Is Technology Just Another Tool?

Some notes on:  What “counts” as good use of technology in math and science learning environments.

-Applications and devices that allow students to be actively engaged in their own learning

-educators who embrace change and want to try and implement technology into the classroom

-Used for sharing, communicating and displaying work so others can learn from one another

In a previous MET course, I came across the question, “Is technology just another tool to use in education?” This made me think long and hard. If it isn’t, then what is it? I realized that technology is so much more than just a tool. If it can transform the way we do things, is it then just a tool? For example, I will use the app called Padlet to demonstrate my thinking. Sometimes in class, I will ask my students a question and ask them to answer using this app. For one, it allows other shy students to express their thoughts, and to think and reflect on other’s posts at their own pace. Is Padlet a tool? Well, technically yes but it can transform education.

Ideally, such a learning environment would have each student own their own technological device or have one available at school.  With this however comes cost. At this point, most schools don’t have the funds for every student to have their own device let alone each student bring their own from home.  Some schools do have an iPad cart where classes must share, but this is not available all the time.

Learning through technology could address conceptual challenges. For instance, in last week’s video titled, “A Private Universe” Heather believed Earth’s rotation around the Sun was in a figure eight movement. Instead of relying on the teacher to explain what the real movement is, she could use technology and search it up herself in a matter of seconds. Technology is not just a tool, but has transformed our lives and ways of thinking.


  1. Hi Sean,

    I agree that technology has the potential to be truly transformative, beyond the categorization of simply being a tool. However, school experiences with learning technologies have been, at times, primarily focused on technology as the “tool” or the “hardware” that students use in order to engage more effectively with their learning, and this sometimes leads to an overemphasis on technological hardware without examining the bigger picture. Seemingly, the hardware is sometimes brought in without a clear design for its usage, and as a result, these learning tools are used at levels that are far less than optimal, and often fall into disuse.

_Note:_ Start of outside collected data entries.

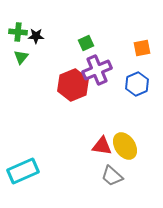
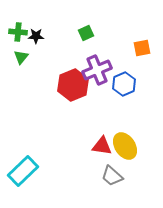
green square: moved 10 px up
blue hexagon: moved 13 px left
cyan rectangle: rotated 20 degrees counterclockwise
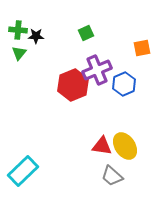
green cross: moved 2 px up
green triangle: moved 2 px left, 4 px up
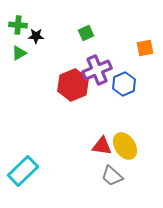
green cross: moved 5 px up
orange square: moved 3 px right
green triangle: rotated 21 degrees clockwise
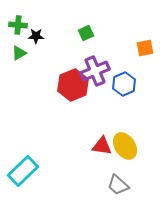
purple cross: moved 2 px left, 1 px down
gray trapezoid: moved 6 px right, 9 px down
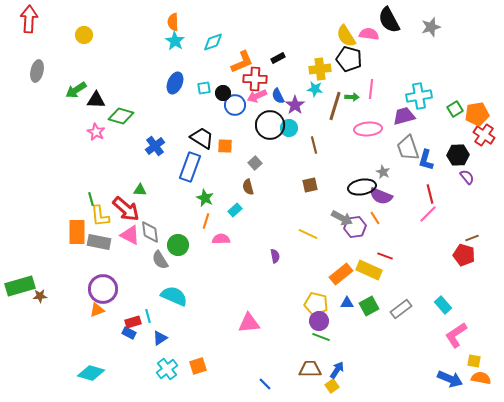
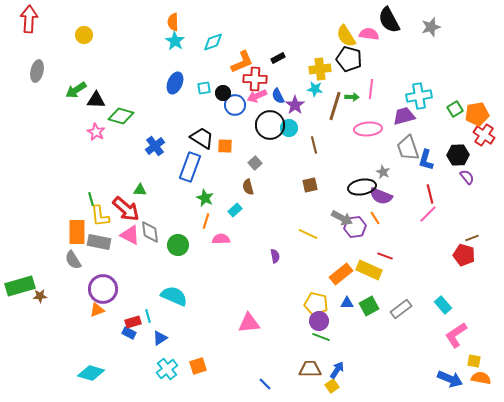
gray semicircle at (160, 260): moved 87 px left
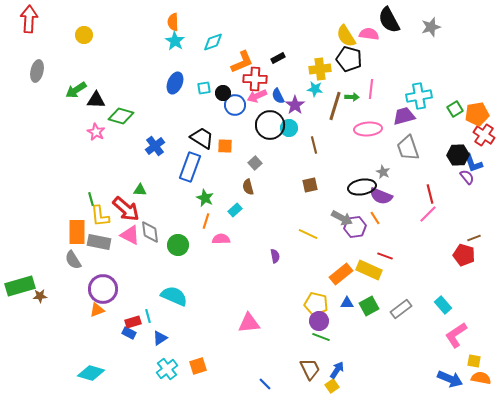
blue L-shape at (426, 160): moved 47 px right, 3 px down; rotated 35 degrees counterclockwise
brown line at (472, 238): moved 2 px right
brown trapezoid at (310, 369): rotated 65 degrees clockwise
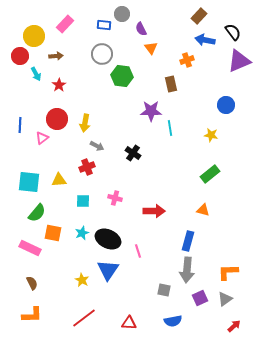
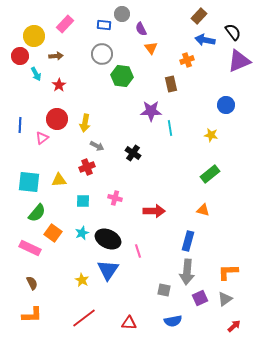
orange square at (53, 233): rotated 24 degrees clockwise
gray arrow at (187, 270): moved 2 px down
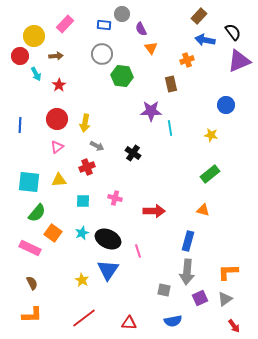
pink triangle at (42, 138): moved 15 px right, 9 px down
red arrow at (234, 326): rotated 96 degrees clockwise
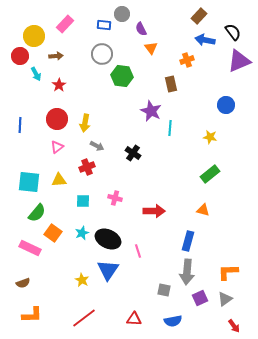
purple star at (151, 111): rotated 25 degrees clockwise
cyan line at (170, 128): rotated 14 degrees clockwise
yellow star at (211, 135): moved 1 px left, 2 px down
brown semicircle at (32, 283): moved 9 px left; rotated 96 degrees clockwise
red triangle at (129, 323): moved 5 px right, 4 px up
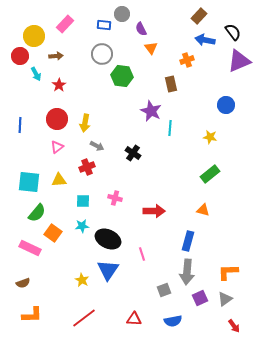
cyan star at (82, 233): moved 7 px up; rotated 16 degrees clockwise
pink line at (138, 251): moved 4 px right, 3 px down
gray square at (164, 290): rotated 32 degrees counterclockwise
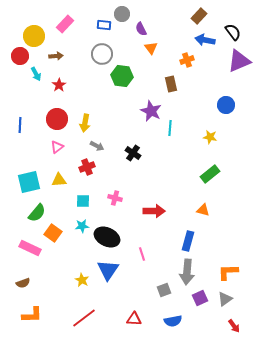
cyan square at (29, 182): rotated 20 degrees counterclockwise
black ellipse at (108, 239): moved 1 px left, 2 px up
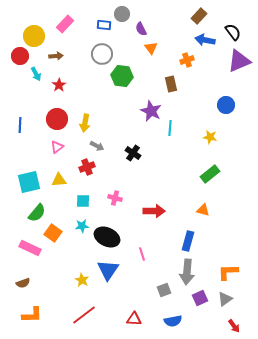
red line at (84, 318): moved 3 px up
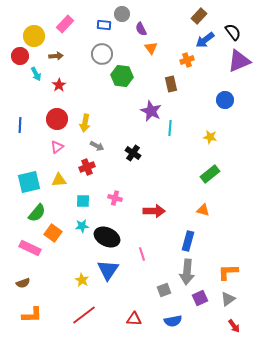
blue arrow at (205, 40): rotated 48 degrees counterclockwise
blue circle at (226, 105): moved 1 px left, 5 px up
gray triangle at (225, 299): moved 3 px right
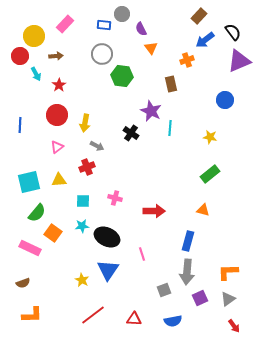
red circle at (57, 119): moved 4 px up
black cross at (133, 153): moved 2 px left, 20 px up
red line at (84, 315): moved 9 px right
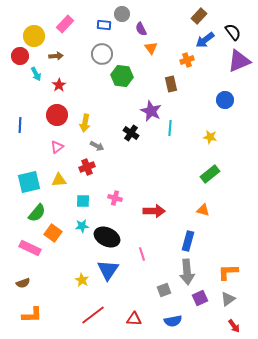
gray arrow at (187, 272): rotated 10 degrees counterclockwise
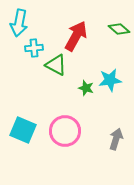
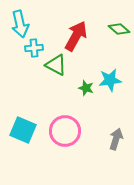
cyan arrow: moved 1 px right, 1 px down; rotated 24 degrees counterclockwise
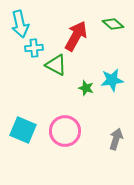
green diamond: moved 6 px left, 5 px up
cyan star: moved 2 px right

    In terms of pedagogy, it’s essential to understand the theory and the terminology but work beyond it to support students and teachers in meaningful ways that allow for a more natural integration of technology into schools. Teachers that I’ve had the opportunity to collaborate with over the past few years have expressed the need to avoid the contrived use of technology for the sake of “using technology.” The value of theoretical approaches to learning and educational technologies and their application to planning, task design and assessment is essential if we are to effectively design, develop, utilize, manage, and evaluate these processes and resources for learning.

    Thanks for your post,

    – Allen.

  2. Hi Sean,
    Do you think that getting students to give their idea via tech would allow those who are shy to be heard more frequently? I had the idea that shy students would remain shy even behind keyboards but I haven’t been able to parse this out yet with my own experiences.
    I think that students’ digital personalities are similar to their real life ones. But I would be interested to hear what you think.


    1. Hi James,
      Sometimes I allow students to post anonymously; therefore they are more willing to say what’s on their mind as opposed to saying something out loud in a verbal class discussion. Padlet is a great application for this where students can speak freely without anyone knowing who it really is.